So it's not the 20% speedup I saw on my local test repo (it's more like
5-8%), but there does appear to be a consistent improvement. As for your
results, the changes in this series shouldn't affect packed ref operations,
and the difference between old & new doesn't seem to indicate a regression.

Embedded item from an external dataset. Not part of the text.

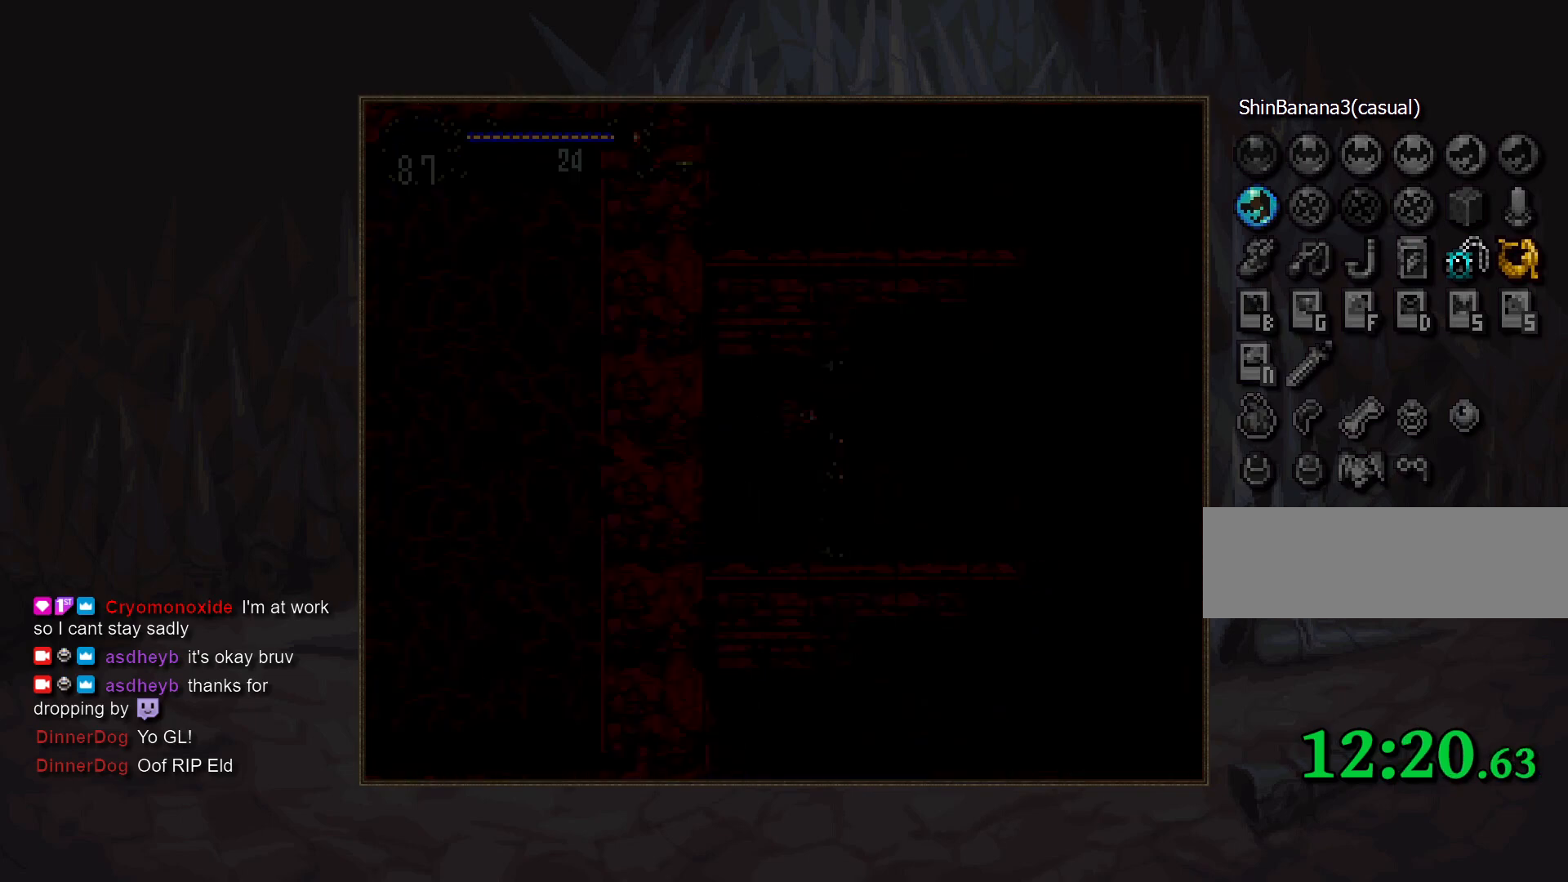
{"buttons": [], "events": []}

vdye · 2023-10-09T21:58:10Z

/submit

gitgitgadget · 2023-10-09T21:59:07Z

Submitted as pull.1594.v2.git.1696888736.gitgitgadget@gmail.com

To fetch this version into FETCH_HEAD:

git fetch https://github.com/gitgitgadget/git/ pr-1594/vdye/vdye/ref-iteration-cleanup-v2

To fetch this version to local tag pr-1594/vdye/vdye/ref-iteration-cleanup-v2:

git fetch --no-tags https://github.com/gitgitgadget/git/ tag pr-1594/vdye/vdye/ref-iteration-cleanup-v2

gitgitgadget · 2023-10-09T22:47:24Z

This patch series was integrated into seen via git@a91bb38.

gitgitgadget · 2023-10-09T23:59:11Z

This patch series was integrated into seen via git@5c93f1f.

gitgitgadget · 2023-10-10T07:24:29Z

refs/ref-cache.c

@@ -412,7 +412,8 @@ static int cache_ref_iterator_advance(struct ref_iterator *ref_iterator)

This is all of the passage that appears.